====== GIVEN DATA ======

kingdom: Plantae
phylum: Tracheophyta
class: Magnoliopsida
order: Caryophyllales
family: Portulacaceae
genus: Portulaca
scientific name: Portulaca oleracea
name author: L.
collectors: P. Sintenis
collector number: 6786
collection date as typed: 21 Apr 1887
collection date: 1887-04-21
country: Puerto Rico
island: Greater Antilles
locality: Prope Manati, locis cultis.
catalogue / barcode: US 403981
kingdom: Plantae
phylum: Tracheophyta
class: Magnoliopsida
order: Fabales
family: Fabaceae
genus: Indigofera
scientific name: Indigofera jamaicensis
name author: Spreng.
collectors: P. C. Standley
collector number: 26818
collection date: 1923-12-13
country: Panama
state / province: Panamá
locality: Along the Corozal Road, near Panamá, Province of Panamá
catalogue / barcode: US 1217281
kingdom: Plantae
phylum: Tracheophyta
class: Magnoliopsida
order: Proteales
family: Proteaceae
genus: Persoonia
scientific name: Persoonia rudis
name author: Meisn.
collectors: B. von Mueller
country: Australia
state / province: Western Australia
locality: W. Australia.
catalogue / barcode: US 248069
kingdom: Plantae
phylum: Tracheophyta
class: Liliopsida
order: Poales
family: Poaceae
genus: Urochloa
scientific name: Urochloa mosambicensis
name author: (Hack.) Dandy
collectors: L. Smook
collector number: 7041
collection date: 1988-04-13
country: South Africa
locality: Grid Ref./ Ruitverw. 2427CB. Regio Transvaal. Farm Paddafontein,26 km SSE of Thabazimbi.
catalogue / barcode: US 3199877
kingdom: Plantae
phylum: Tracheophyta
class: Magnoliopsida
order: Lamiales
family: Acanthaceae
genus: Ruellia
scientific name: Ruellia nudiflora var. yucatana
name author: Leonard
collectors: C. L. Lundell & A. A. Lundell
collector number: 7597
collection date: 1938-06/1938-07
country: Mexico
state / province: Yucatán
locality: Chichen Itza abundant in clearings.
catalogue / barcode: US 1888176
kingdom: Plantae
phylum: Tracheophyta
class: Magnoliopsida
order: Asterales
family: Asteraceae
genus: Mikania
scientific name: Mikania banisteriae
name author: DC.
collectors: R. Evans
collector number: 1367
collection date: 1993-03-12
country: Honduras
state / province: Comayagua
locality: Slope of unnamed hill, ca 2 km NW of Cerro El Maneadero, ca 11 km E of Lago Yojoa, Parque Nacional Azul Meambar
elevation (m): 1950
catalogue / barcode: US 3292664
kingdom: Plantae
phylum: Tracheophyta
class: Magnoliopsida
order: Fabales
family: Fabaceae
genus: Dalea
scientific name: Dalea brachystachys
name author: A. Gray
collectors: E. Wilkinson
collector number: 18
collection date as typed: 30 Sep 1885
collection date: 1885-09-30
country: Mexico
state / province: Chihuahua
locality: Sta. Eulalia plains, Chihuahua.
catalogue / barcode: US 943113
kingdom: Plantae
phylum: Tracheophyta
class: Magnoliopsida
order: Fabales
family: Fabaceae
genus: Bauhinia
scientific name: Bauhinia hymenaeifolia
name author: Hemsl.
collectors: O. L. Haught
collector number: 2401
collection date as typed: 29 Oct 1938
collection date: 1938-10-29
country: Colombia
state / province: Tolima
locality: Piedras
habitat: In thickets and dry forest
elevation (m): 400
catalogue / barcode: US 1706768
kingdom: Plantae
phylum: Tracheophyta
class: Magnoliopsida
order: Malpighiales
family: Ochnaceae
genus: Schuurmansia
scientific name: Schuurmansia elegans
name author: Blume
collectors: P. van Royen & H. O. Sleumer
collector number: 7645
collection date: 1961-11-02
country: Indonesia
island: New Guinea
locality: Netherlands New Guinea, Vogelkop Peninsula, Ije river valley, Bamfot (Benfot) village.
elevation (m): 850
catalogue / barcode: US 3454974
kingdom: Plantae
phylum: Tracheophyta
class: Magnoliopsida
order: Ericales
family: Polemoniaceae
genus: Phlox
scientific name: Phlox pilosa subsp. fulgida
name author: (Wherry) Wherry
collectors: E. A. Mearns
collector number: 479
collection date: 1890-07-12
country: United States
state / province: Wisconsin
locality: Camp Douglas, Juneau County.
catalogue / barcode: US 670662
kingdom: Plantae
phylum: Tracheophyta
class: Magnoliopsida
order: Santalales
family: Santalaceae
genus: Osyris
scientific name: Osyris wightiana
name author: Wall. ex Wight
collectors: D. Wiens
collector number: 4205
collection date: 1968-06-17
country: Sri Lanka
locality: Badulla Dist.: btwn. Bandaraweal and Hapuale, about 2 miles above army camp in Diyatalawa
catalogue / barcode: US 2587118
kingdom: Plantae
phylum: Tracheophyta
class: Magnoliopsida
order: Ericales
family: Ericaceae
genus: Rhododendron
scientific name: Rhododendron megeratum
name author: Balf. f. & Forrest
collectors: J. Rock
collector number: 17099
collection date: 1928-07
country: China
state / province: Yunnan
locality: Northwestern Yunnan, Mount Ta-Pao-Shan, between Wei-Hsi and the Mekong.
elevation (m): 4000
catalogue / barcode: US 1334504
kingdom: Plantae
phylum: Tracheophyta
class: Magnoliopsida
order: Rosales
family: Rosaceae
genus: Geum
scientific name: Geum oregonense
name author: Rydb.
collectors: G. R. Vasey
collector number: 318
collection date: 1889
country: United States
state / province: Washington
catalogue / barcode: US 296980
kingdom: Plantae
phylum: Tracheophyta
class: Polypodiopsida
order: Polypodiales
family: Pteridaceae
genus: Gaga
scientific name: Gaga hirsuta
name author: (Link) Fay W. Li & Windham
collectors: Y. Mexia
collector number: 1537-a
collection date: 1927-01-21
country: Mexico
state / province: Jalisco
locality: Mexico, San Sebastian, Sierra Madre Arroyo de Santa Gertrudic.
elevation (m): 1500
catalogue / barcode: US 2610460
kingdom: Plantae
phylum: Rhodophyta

======

> [AIM]:
Copy all of the material above line for line, keeping every word, number and punctuation mark unchanged.

> [RIGHT ANSWER]:
kingdom: Plantae
phylum: Tracheophyta
class: Magnoliopsida
order: Caryophyllales
family: Portulacaceae
genus: Portulaca
scientific name: Portulaca oleracea
name author: L.
collectors: P. Sintenis
collector number: 6786
collection date as typed: 21 Apr 1887
collection date: 1887-04-21
country: Puerto Rico
island: Greater Antilles
locality: Prope Manati, locis cultis.
catalogue / barcode: US 403981
kingdom: Plantae
phylum: Tracheophyta
class: Magnoliopsida
order: Fabales
family: Fabaceae
genus: Indigofera
scientific name: Indigofera jamaicensis
name author: Spreng.
collectors: P. C. Standley
collector number: 26818
collection date: 1923-12-13
country: Panama
state / province: Panamá
locality: Along the Corozal Road, near Panamá, Province of Panamá
catalogue / barcode: US 1217281
kingdom: Plantae
phylum: Tracheophyta
class: Magnoliopsida
order: Proteales
family: Proteaceae
genus: Persoonia
scientific name: Persoonia rudis
name author: Meisn.
collectors: B. von Mueller
country: Australia
state / province: Western Australia
locality: W. Australia.
catalogue / barcode: US 248069
kingdom: Plantae
phylum: Tracheophyta
class: Liliopsida
order: Poales
family: Poaceae
genus: Urochloa
scientific name: Urochloa mosambicensis
name author: (Hack.) Dandy
collectors: L. Smook
collector number: 7041
collection date: 1988-04-13
country: South Africa
locality: Grid Ref./ Ruitverw. 2427CB. Regio Transvaal. Farm Paddafontein,26 km SSE of Thabazimbi.
catalogue / barcode: US 3199877
kingdom: Plantae
phylum: Tracheophyta
class: Magnoliopsida
order: Lamiales
family: Acanthaceae
genus: Ruellia
scientific name: Ruellia nudiflora var. yucatana
name author: Leonard
collectors: C. L. Lundell & A. A. Lundell
collector number: 7597
collection date: 1938-06/1938-07
country: Mexico
state / province: Yucatán
locality: Chichen Itza abundant in clearings.
catalogue / barcode: US 1888176
kingdom: Plantae
phylum: Tracheophyta
class: Magnoliopsida
order: Asterales
family: Asteraceae
genus: Mikania
scientific name: Mikania banisteriae
name author: DC.
collectors: R. Evans
collector number: 1367
collection date: 1993-03-12
country: Honduras
state / province: Comayagua
locality: Slope of unnamed hill, ca 2 km NW of Cerro El Maneadero, ca 11 km E of Lago Yojoa, Parque Nacional Azul Meambar
elevation (m): 1950
catalogue / barcode: US 3292664
kingdom: Plantae
phylum: Tracheophyta
class: Magnoliopsida
order: Fabales
family: Fabaceae
genus: Dalea
scientific name: Dalea brachystachys
name author: A. Gray
collectors: E. Wilkinson
collector number: 18
collection date as typed: 30 Sep 1885
collection date: 1885-09-30
country: Mexico
state / province: Chihuahua
locality: Sta. Eulalia plains, Chihuahua.
catalogue / barcode: US 943113
kingdom: Plantae
phylum: Tracheophyta
class: Magnoliopsida
order: Fabales
family: Fabaceae
genus: Bauhinia
scientific name: Bauhinia hymenaeifolia
name author: Hemsl.
collectors: O. L. Haught
collector number: 2401
collection date as typed: 29 Oct 1938
collection date: 1938-10-29
country: Colombia
state / province: Tolima
locality: Piedras
habitat: In thickets and dry forest
elevation (m): 400
catalogue / barcode: US 1706768
kingdom: Plantae
phylum: Tracheophyta
class: Magnoliopsida
order: Malpighiales
family: Ochnaceae
genus: Schuurmansia
scientific name: Schuurmansia elegans
name author: Blume
collectors: P. van Royen & H. O. Sleumer
collector number: 7645
collection date: 1961-11-02
country: Indonesia
island: New Guinea
locality: Netherlands New Guinea, Vogelkop Peninsula, Ije river valley, Bamfot (Benfot) village.
elevation (m): 850
catalogue / barcode: US 3454974
kingdom: Plantae
phylum: Tracheophyta
class: Magnoliopsida
order: Ericales
family: Polemoniaceae
genus: Phlox
scientific name: Phlox pilosa subsp. fulgida
name author: (Wherry) Wherry
collectors: E. A. Mearns
collector number: 479
collection date: 1890-07-12
country: United States
state / province: Wisconsin
locality: Camp Douglas, Juneau County.
catalogue / barcode: US 670662
kingdom: Plantae
phylum: Tracheophyta
class: Magnoliopsida
order: Santalales
family: Santalaceae
genus: Osyris
scientific name: Osyris wightiana
name author: Wall. ex Wight
collectors: D. Wiens
collector number: 4205
collection date: 1968-06-17
country: Sri Lanka
locality: Badulla Dist.: btwn. Bandaraweal and Hapuale, about 2 miles above army camp in Diyatalawa
catalogue / barcode: US 2587118
kingdom: Plantae
phylum: Tracheophyta
class: Magnoliopsida
order: Ericales
family: Ericaceae
genus: Rhododendron
scientific name: Rhododendron megeratum
name author: Balf. f. & Forrest
collectors: J. Rock
collector number: 17099
collection date: 1928-07
country: China
state / province: Yunnan
locality: Northwestern Yunnan, Mount Ta-Pao-Shan, between Wei-Hsi and the Mekong.
elevation (m): 4000
catalogue / barcode: US 1334504
kingdom: Plantae
phylum: Tracheophyta
class: Magnoliopsida
order: Rosales
family: Rosaceae
genus: Geum
scientific name: Geum oregonense
name author: Rydb.
collectors: G. R. Vasey
collector number: 318
collection date: 1889
country: United States
state / province: Washington
catalogue / barcode: US 296980
kingdom: Plantae
phylum: Tracheophyta
class: Polypodiopsida
order: Polypodiales
family: Pteridaceae
genus: Gaga
scientific name: Gaga hirsuta
name author: (Link) Fay W. Li & Windham
collectors: Y. Mexia
collector number: 1537-a
collection date: 1927-01-21
country: Mexico
state / province: Jalisco
locality: Mexico, San Sebastian, Sierra Madre Arroyo de Santa Gertrudic.
elevation (m): 1500
catalogue / barcode: US 2610460
kingdom: Plantae
phylum: Rhodophyta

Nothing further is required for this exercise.